--- Your assignment ---
Do any lines in the data below contain "rule"? If so, copy every one of them.

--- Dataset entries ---
*** Block opens ***

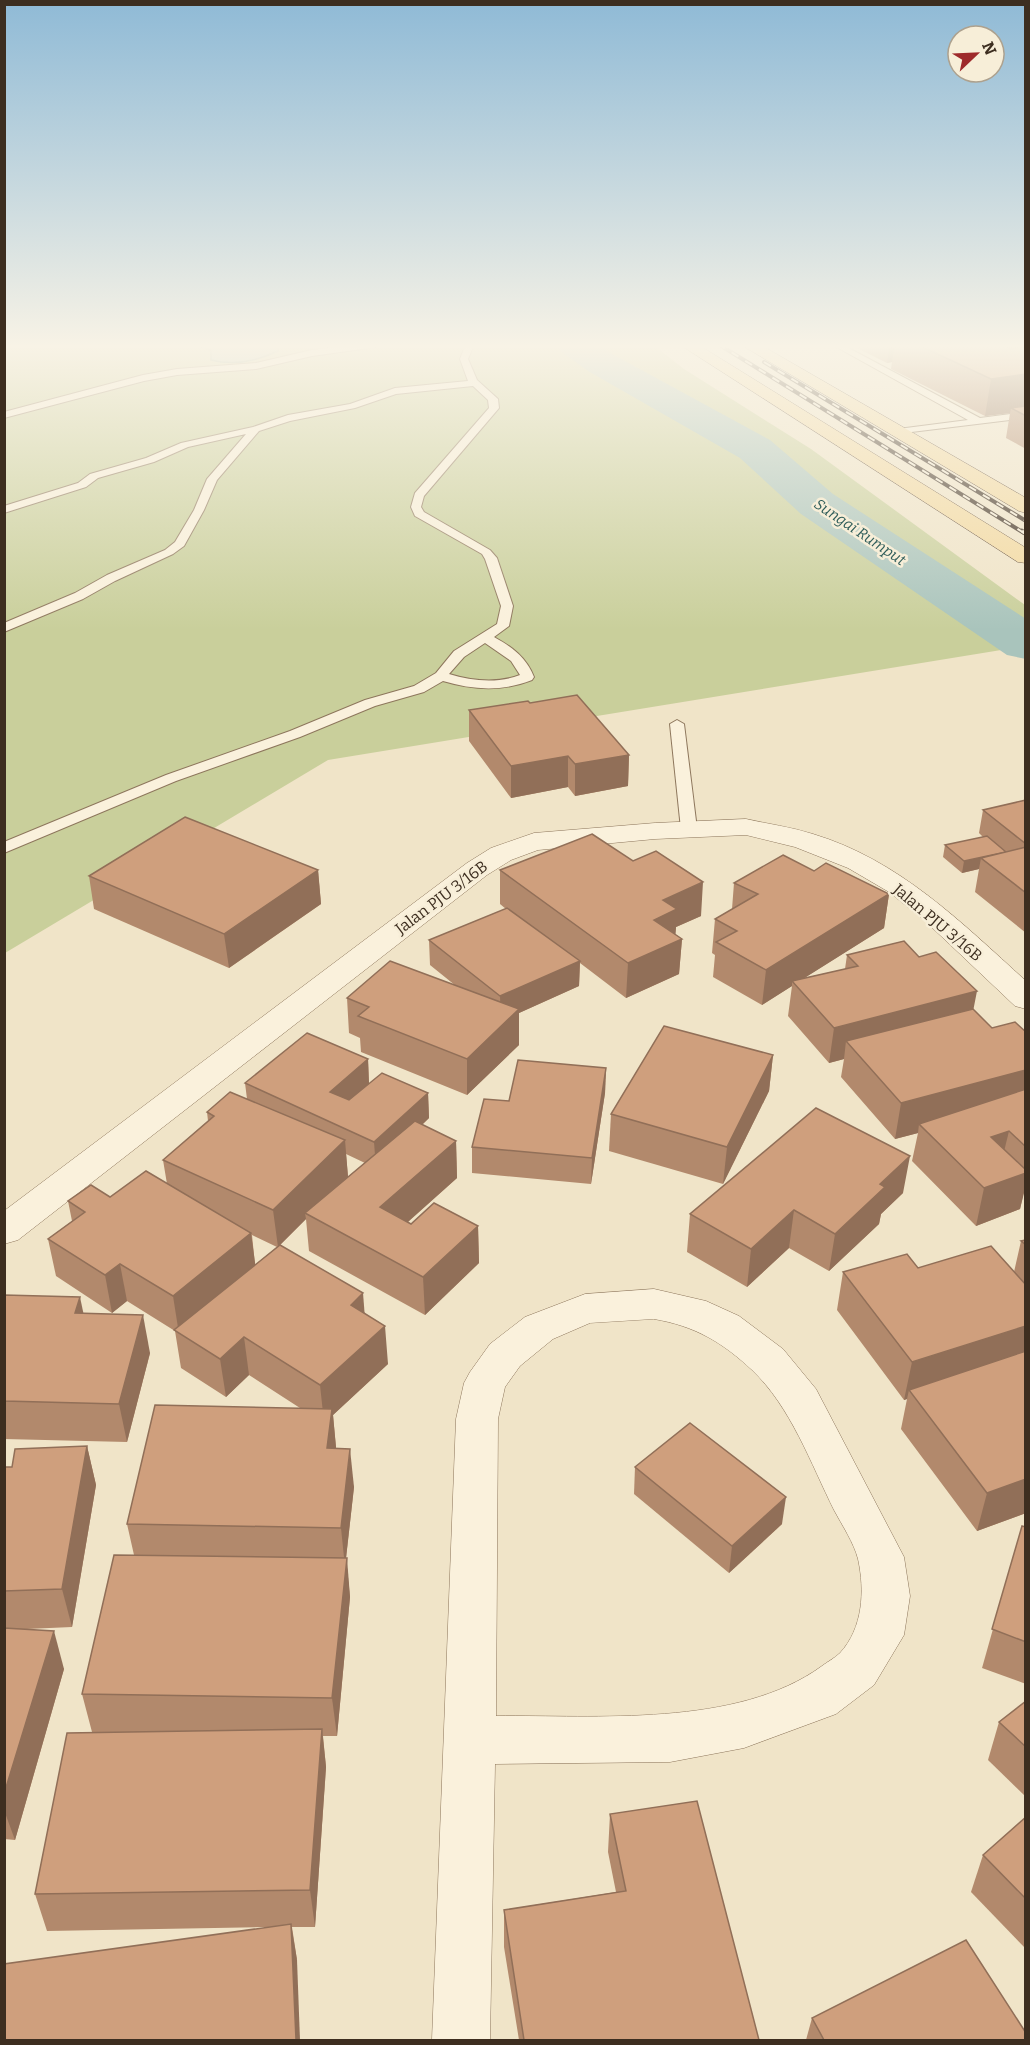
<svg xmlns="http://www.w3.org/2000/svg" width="1030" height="2045" viewBox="0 0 1030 2045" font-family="Bitter,serif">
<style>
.green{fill:#c9cf9b}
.water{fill:#a9c4bc;stroke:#6f938a;stroke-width:1.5}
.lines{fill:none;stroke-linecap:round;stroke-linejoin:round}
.river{fill:#a9c4bc;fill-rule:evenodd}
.service-casing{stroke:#8d765c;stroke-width:2}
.minor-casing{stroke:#8d765c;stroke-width:1}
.primary-casing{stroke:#5b4430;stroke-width:1}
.service{fill:#faf1dc;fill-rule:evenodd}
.minor{fill:#faf1dc;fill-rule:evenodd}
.primary{fill:#f3d9a0;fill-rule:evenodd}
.rail-far1-casing{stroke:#3d2e20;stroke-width:4}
.rail-casing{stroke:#3d2e20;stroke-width:4.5}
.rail-far1{stroke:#f7eed8;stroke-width:2;stroke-dasharray:8;stroke-linecap:butt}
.rail{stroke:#f7eed8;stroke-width:3;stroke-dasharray:10;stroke-linecap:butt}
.wall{fill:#b2896c;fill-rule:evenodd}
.shaded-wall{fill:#916f58}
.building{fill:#cf9f7d;stroke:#916f58;stroke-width:1.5}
.labels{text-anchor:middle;stroke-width:5;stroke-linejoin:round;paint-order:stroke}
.far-water-label{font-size:15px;font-style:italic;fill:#2f5d5a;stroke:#f7eed8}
.street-label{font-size:16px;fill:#3d2e20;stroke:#f7eed8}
</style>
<rect width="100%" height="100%" fill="#f0e4c8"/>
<polygon class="green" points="4,344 652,344 684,369 811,449 1025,605 1025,646 328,760 5,953"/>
<path class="water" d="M192 344H278V351C257 361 234 366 211 360V350Z"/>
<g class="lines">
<polygon class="river" points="557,344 598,344 614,355 770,440 833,494 1026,619 1026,659 1007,655 801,514 740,458 588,371 562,352"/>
<defs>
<g id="service">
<polygon points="361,344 380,344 376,347 312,356 256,369 177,375 144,381 4,418 4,412 143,375 177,369 256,363 312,350"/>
<path d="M466 344H474L468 359 477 380 498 399 499 408 424 496 421 507 424 512 490 550 497 558 513 606 509 626 494 637C512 647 526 657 534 677L532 680C502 692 473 690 443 681L424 692 375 706 300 737 176 781 4 853V842L166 775 290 731 365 700 414 686 436 673 454 651 497 624 501 606 485 559 482 554 415 516 411 507 415 493 489 408 488 400 473 386 396 394 355 408 290 421 259 431 217 480 204 510 184 546 173 554 115 581 83 599 4 632V623L75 593 107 575 165 550 175 542 194 510 207 479 246 434 188 447 154 462 98 478 86 487 4 513V506L78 483 90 474 146 458 181 443 253 427 288 415 350 404 395 388 468 381 460 359ZM485 643 511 661 520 675C497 684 472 681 449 674L464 657Z"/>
<polygon points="831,344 841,344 980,418 1026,412 1026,418 895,434 893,432 898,429 968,420"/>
<polygon points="677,720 684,724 697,829 689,834 681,829 670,724"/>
</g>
<g id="minor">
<path d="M746 819C768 824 791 827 813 834 899 860 961 922 1026 981V1009L1015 1006 924 920 889 892 848 868 795 847 746 835 655 839 538 850 511 860 487 875 18 1240 4 1244V1211L467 863 491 848 534 833 655 823Z"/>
<path d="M654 1289 706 1301 739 1316 783 1349 816 1389 904 1557 910 1596 904 1635 874 1685 836 1714 744 1748 670 1762 495 1764 490 2040H432L456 1419 464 1383 470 1372 490 1344 525 1317 585 1294ZM654 1319C695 1326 722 1342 752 1370 791 1407 811 1464 834 1510 842 1525 854 1543 858 1559 865 1591 863 1628 840 1653 835 1658 827 1662 822 1666 737 1728 596 1715 496 1716L498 1419 505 1387 520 1366 553 1339 590 1323Z"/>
</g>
<g id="primary">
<polygon points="679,344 697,344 1026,548 1026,563 1018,562"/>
<polygon points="740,344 759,344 1026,498 1026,513 1019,511"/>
</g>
</defs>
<use href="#service" class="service-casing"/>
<use href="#minor" class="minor-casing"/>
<use href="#primary" class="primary-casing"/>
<use href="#service" class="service"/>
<use href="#minor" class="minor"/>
<use href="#primary" class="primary"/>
<defs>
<g id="rail-far1">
<polyline points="718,344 1024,533"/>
<polyline points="764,362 1026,521"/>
</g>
<polyline id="rail" points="1022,531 1026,534"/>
</defs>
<use href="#rail-far1" class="rail-far1-casing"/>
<use href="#rail" class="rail-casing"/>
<use href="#rail-far1" class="rail-far1"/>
<use href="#rail" class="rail"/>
</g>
<g class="wall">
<polygon points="849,344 1026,344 1026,449 1006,438 1010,413 985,416 891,369 892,362 887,363"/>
<polygon points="530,703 629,755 628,786 575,796 568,787 511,798 469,741 469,710"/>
<polygon points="1026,800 1026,933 975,892 979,869 962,873 943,857 945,845 983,837 979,833 983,810"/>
<polygon points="318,870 321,904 229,968 94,909 89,876"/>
<polygon points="500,870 701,916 676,927 675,934 682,939 679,974 626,998 580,963 579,986 519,1013 519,1045 467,1095 361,1052 360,1038 349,1033 347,998 456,986 430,965 429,940 506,909 500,904"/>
<polygon points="814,871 889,894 884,928 804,978 845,969 847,955 973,1010 992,1028 1026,1032 1026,1192 1024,1191 1020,1209 976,1226 912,1161 918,1133 895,1139 841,1077 844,1059 829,1063 788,1016 792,986 762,1005 713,977 715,955 712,953 715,919 732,909 734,883"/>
<polygon points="773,1055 769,1091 723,1184 609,1151 611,1114"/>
<path d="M368 1059 369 1083 428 1093 429 1118 422 1125 456 1141 457 1178 408 1222 411 1224 478 1226 479 1263 425 1315 309 1251 306 1219 279 1246 365 1313 388 1364 333 1415 336 1448 354 1487 346 1558 350 1597 337 1736H323L326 1767 315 1927H292L297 1960 264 1927 47 1931 35 1894 92 1732 82 1694 134 1555 127 1524 300 1408 249 1375 226 1397 181 1368 175 1331 127 1301 112 1313 56 1276 48 1239 72 1221 68 1201 110 1197 167 1184 163 1160 208 1121 207 1112 247 1099 245 1083ZM346 1154 365 1163 348 1177ZM252 1235 277 1247 255 1265Z"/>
<polygon points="606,1068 605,1093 591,1184 472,1173 472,1147 509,1101"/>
<polygon points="903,1193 881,1214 879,1224 829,1271 789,1248 747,1287 687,1252 690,1214"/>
<polygon points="1026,1240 1026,1513 977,1531 901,1429 907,1399 904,1400 837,1310 843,1272 1014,1272 1021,1241"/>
<polygon points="4,1295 84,1314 150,1353 127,1442 4,1439"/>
<polygon points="87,1446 96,1485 72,1627 27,1629 64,1669 15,1840 4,1839 4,1467 12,1467"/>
<polygon points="635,1467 782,1524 729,1573 634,1494"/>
<polygon points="1022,1526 1026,1527 1026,1684 982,1668"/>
<polygon points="1026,1701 1026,1797 988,1760 999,1722"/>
<polygon points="610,1814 759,2040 519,2040 504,1947 504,1910 616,1892 608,1852"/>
<polygon points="1026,1817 1026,1949 971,1892 983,1855"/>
<polygon points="812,2018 1026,2040 806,2040"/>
</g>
<g class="shaded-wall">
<polygon points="890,344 895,344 892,362 887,363"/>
<polygon points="996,344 1024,344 1018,374"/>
<polygon points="1026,374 1026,410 1011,408 1010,413 985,416 991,379"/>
<polygon points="629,755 628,786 575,796 575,764"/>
<polygon points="568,756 568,787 511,798 511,766"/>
<polygon points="1006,852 981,858 979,869 962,873 964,861"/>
<polygon points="318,870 321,904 229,968 224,934"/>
<polygon points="703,882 701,916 676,927 675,942 682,939 679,974 626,998 628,963 663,900"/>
<polygon points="889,894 884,928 795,984 792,981 792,986 762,1005 766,970"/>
<polygon points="580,961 579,986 519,1013 519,1045 467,1095 467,1059 501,1021 500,996"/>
<polygon points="977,991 970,1027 846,1041 844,1059 829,1063 834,1028"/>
<polygon points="773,1055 769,1091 723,1184 727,1147"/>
<polygon points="368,1059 369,1085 332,1117 330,1092"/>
<polygon points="606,1068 605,1093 591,1184 592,1158"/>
<polygon points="1026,1070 1026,1104 919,1124 918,1133 895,1139 901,1103"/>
<polygon points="428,1093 429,1118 376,1168 374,1142"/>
<polygon points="1009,1131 1000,1168 991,1137"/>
<polygon points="345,1140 348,1177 305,1213 306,1219 278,1247 273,1210"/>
<polygon points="456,1141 457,1178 383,1244 380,1207"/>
<polygon points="910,1156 903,1193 881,1214 879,1224 829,1271 835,1234 880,1184"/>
<polygon points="1026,1173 1026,1185 1020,1209 976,1226 984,1188"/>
<polygon points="794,1210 789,1248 747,1287 751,1249"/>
<polygon points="478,1226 479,1263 425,1315 423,1277"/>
<polygon points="251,1233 256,1270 179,1334 173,1296"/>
<polygon points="120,1264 127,1301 112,1313 105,1275"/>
<polygon points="363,1293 366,1331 351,1305"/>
<polygon points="80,1297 88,1335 75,1313"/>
<polygon points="143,1315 150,1353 127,1442 119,1404"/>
<polygon points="385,1326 388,1364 333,1415 336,1447 331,1487 320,1385"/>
<polygon points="1026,1326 1026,1361 909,1390 907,1399 904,1400 912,1362"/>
<polygon points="244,1337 249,1375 226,1397 220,1359"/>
<polygon points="87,1446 96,1485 72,1627 62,1589"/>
<polygon points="350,1449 354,1487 345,1567 341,1528"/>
<polygon points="1026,1479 1026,1513 977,1531 987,1493"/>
<polygon points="786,1497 782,1524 729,1573 732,1546"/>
<polygon points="347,1558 350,1597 337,1736 332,1698"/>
<polygon points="54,1631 64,1669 15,1840 4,1810 4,1794"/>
<polygon points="322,1729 326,1767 315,1927 310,1890"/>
<polygon points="291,1924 297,1960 300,2040 296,2040"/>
</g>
<g class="building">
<polygon points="916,344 998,344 1011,349 1026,347 1026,374 991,379"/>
<polygon points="1026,406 1026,416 1011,408"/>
<polygon points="577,695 629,755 575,764 568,756 511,766 469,710 528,701 530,703"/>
<polygon points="1026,800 1026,844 983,810"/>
<polygon points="185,817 318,870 224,934 89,876"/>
<polygon points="592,834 633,861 656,851 703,882 663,900 677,909 654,920 682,939 628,963 500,870"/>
<polygon points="987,836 1006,852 964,861 945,845"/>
<polygon points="1026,847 1026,893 981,858"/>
<polygon points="783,855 814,871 826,863 889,894 766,970 716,942 737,931 715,919 758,894 734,883"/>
<polygon points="507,908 580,961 500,996 429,940"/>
<polygon points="904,941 919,957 936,952 977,991 834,1028 792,981 858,966 847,955"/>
<polygon points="390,961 519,1009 467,1059 358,1016 369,1007 347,998"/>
<polygon points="973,1009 992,1028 1015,1022 1026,1032 1026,1070 901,1103 846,1041"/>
<polygon points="664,1026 773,1055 727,1147 611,1114"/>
<polygon points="307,1033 368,1059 330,1092 349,1100 382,1073 428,1093 374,1142 245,1083"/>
<polygon points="518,1060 606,1068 592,1158 472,1147 484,1099 509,1101"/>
<polygon points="1026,1089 1026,1147 1009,1131 991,1137 1026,1170 1026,1173 984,1188 919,1124"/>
<polygon points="230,1092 345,1140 273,1210 163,1160 214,1116 207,1112"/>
<polygon points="816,1108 910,1156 880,1184 885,1187 835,1234 794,1210 751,1249 690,1214"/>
<polygon points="415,1121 456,1141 380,1207 411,1224 434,1203 478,1226 423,1277 305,1213"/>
<polygon points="146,1171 251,1233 173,1296 120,1264 105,1275 48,1239 85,1212 68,1201 91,1185 110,1197"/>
<polygon points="1026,1240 1026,1245 1021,1241"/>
<polygon points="280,1245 363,1293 351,1305 385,1326 320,1385 244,1337 220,1359 174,1330"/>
<polygon points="991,1246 1026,1285 1026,1326 912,1362 843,1272 907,1254 918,1268"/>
<polygon points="4,1295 80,1297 75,1313 143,1315 119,1404 4,1401"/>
<polygon points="1026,1351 1026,1479 987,1493 909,1390"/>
<polygon points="155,1405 332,1409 327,1448 350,1449 341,1528 127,1524"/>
<polygon points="690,1423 786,1497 732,1546 635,1467"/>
<polygon points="87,1446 62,1589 4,1591 4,1467 12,1467 15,1449"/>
<polygon points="1022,1526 1026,1527 1026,1642 992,1629"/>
<polygon points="114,1555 347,1558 332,1698 82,1694"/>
<polygon points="4,1628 54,1631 4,1794"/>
<polygon points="1026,1701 1026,1747 999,1722"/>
<polygon points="322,1729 310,1890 35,1894 67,1733"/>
<polygon points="697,1801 759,2040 524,2040 504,1910 626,1891 610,1814"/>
<polygon points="1026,1817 1026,1899 983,1855"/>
<polygon points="291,1924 296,2040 4,2040 4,1964"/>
<polygon points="966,1940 1026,2033 1026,2040 824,2040 812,2018"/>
</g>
<linearGradient id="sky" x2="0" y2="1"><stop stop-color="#8fbad6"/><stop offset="0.55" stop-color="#f8f3e6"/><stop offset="1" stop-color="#f8f3e6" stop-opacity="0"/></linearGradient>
<rect width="1030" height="630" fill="url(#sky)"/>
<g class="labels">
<g class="far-water-label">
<text transform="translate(860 532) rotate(34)" y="5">Sungai Rumput</text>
</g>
<g class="street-label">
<text transform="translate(441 897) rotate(-37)" y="6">Jalan PJU 3/16B</text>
<text transform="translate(938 922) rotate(40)" y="6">Jalan PJU 3/16B</text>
</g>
</g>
<rect width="1030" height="2045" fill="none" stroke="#3d2e20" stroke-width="12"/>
<g transform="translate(976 54) rotate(67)"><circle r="28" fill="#f7eed8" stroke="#ada18e" stroke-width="1.5"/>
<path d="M0-4.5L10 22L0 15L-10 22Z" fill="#9e2a2b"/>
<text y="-9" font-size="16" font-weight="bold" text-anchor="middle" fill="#3d2e20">N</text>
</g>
</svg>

*** Block closes ***

--- Result of this task ---
.river{fill:#a9c4bc;fill-rule:evenodd}
.service{fill:#faf1dc;fill-rule:evenodd}
.minor{fill:#faf1dc;fill-rule:evenodd}
.primary{fill:#f3d9a0;fill-rule:evenodd}
.wall{fill:#b2896c;fill-rule:evenodd}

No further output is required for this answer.